■ **Data to use**

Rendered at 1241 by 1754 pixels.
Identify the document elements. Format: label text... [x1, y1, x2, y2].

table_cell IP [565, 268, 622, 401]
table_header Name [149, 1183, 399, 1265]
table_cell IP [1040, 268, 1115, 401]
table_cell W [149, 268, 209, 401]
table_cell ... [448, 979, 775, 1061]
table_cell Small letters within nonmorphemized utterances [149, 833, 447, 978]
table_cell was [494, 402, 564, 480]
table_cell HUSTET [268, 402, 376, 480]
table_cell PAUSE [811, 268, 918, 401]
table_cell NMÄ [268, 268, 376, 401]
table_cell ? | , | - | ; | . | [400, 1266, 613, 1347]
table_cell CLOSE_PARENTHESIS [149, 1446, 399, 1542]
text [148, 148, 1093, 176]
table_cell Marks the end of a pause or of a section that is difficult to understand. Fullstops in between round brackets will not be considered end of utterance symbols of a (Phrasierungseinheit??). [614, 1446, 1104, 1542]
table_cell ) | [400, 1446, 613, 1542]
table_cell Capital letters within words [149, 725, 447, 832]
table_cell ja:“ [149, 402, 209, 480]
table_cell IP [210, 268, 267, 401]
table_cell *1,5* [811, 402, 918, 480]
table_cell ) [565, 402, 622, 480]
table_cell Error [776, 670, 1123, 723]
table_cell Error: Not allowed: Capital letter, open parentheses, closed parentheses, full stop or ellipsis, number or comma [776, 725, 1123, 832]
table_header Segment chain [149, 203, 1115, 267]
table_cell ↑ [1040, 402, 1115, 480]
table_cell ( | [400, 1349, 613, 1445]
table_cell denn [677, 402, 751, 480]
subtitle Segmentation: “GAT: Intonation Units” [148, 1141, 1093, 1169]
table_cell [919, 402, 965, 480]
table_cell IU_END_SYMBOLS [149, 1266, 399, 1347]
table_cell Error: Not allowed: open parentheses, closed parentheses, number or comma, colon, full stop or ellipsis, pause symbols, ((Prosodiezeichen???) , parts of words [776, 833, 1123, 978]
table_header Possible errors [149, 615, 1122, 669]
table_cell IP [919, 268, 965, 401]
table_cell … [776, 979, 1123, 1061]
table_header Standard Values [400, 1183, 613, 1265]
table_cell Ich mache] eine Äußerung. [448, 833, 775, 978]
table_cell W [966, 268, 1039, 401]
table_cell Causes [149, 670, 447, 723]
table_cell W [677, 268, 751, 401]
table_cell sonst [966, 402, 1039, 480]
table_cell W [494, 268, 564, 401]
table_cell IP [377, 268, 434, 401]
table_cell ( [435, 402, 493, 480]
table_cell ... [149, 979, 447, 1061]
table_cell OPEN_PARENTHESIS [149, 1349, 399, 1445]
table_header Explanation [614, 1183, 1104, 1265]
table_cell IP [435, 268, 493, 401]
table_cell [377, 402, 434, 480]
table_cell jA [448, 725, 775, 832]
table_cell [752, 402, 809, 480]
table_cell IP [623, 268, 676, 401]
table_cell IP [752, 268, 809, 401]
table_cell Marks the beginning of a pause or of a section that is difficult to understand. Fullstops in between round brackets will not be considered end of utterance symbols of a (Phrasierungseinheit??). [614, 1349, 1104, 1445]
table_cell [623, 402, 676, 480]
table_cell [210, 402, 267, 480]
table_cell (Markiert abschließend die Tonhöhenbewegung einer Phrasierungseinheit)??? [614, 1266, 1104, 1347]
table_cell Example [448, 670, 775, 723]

■ **Activity**
Nothing may be left out: return each entry exactly as it reads.

■ **Answer space**
Rendered at 1241 by 1754 pixels.
Identify the document elements. Format: label text... [x1, y1, x2, y2].

table_cell IP [565, 268, 622, 401]
table_header Name [149, 1183, 399, 1265]
table_cell IP [1040, 268, 1115, 401]
table_cell W [149, 268, 209, 401]
table_cell ... [448, 979, 775, 1061]
table_cell Small letters within nonmorphemized utterances [149, 833, 447, 978]
table_cell was [494, 402, 564, 480]
table_cell HUSTET [268, 402, 376, 480]
table_cell PAUSE [811, 268, 918, 401]
table_cell NMÄ [268, 268, 376, 401]
table_cell ? | , | - | ; | . | [400, 1266, 613, 1347]
table_cell CLOSE_PARENTHESIS [149, 1446, 399, 1542]
text [148, 148, 1093, 176]
table_cell Marks the end of a pause or of a section that is difficult to understand. Fullstops in between round brackets will not be considered end of utterance symbols of a (Phrasierungseinheit??). [614, 1446, 1104, 1542]
table_cell ) | [400, 1446, 613, 1542]
table_cell Capital letters within words [149, 725, 447, 832]
table_cell ja:“ [149, 402, 209, 480]
table_cell IP [210, 268, 267, 401]
table_cell *1,5* [811, 402, 918, 480]
table_cell ) [565, 402, 622, 480]
table_cell Error [776, 670, 1123, 723]
table_cell Error: Not allowed: Capital letter, open parentheses, closed parentheses, full stop or ellipsis, number or comma [776, 725, 1123, 832]
table_header Segment chain [149, 203, 1115, 267]
table_cell ↑ [1040, 402, 1115, 480]
table_cell ( | [400, 1349, 613, 1445]
table_cell denn [677, 402, 751, 480]
subtitle Segmentation: “GAT: Intonation Units” [148, 1141, 1093, 1169]
table_cell [919, 402, 965, 480]
table_cell IU_END_SYMBOLS [149, 1266, 399, 1347]
table_cell Error: Not allowed: open parentheses, closed parentheses, number or comma, colon, full stop or ellipsis, pause symbols, ((Prosodiezeichen???) , parts of words [776, 833, 1123, 978]
table_header Possible errors [149, 615, 1122, 669]
table_cell IP [919, 268, 965, 401]
table_cell … [776, 979, 1123, 1061]
table_header Standard Values [400, 1183, 613, 1265]
table_cell Ich mache] eine Äußerung. [448, 833, 775, 978]
table_cell W [966, 268, 1039, 401]
table_cell Causes [149, 670, 447, 723]
table_cell W [677, 268, 751, 401]
table_cell sonst [966, 402, 1039, 480]
table_cell W [494, 268, 564, 401]
table_cell IP [377, 268, 434, 401]
table_cell ( [435, 402, 493, 480]
table_cell ... [149, 979, 447, 1061]
table_cell OPEN_PARENTHESIS [149, 1349, 399, 1445]
table_header Explanation [614, 1183, 1104, 1265]
table_cell IP [435, 268, 493, 401]
table_cell [377, 402, 434, 480]
table_cell jA [448, 725, 775, 832]
table_cell [752, 402, 809, 480]
table_cell IP [623, 268, 676, 401]
table_cell IP [752, 268, 809, 401]
table_cell Marks the beginning of a pause or of a section that is difficult to understand. Fullstops in between round brackets will not be considered end of utterance symbols of a (Phrasierungseinheit??). [614, 1349, 1104, 1445]
table_cell [623, 402, 676, 480]
table_cell [210, 402, 267, 480]
table_cell (Markiert abschließend die Tonhöhenbewegung einer Phrasierungseinheit)??? [614, 1266, 1104, 1347]
table_cell Example [448, 670, 775, 723]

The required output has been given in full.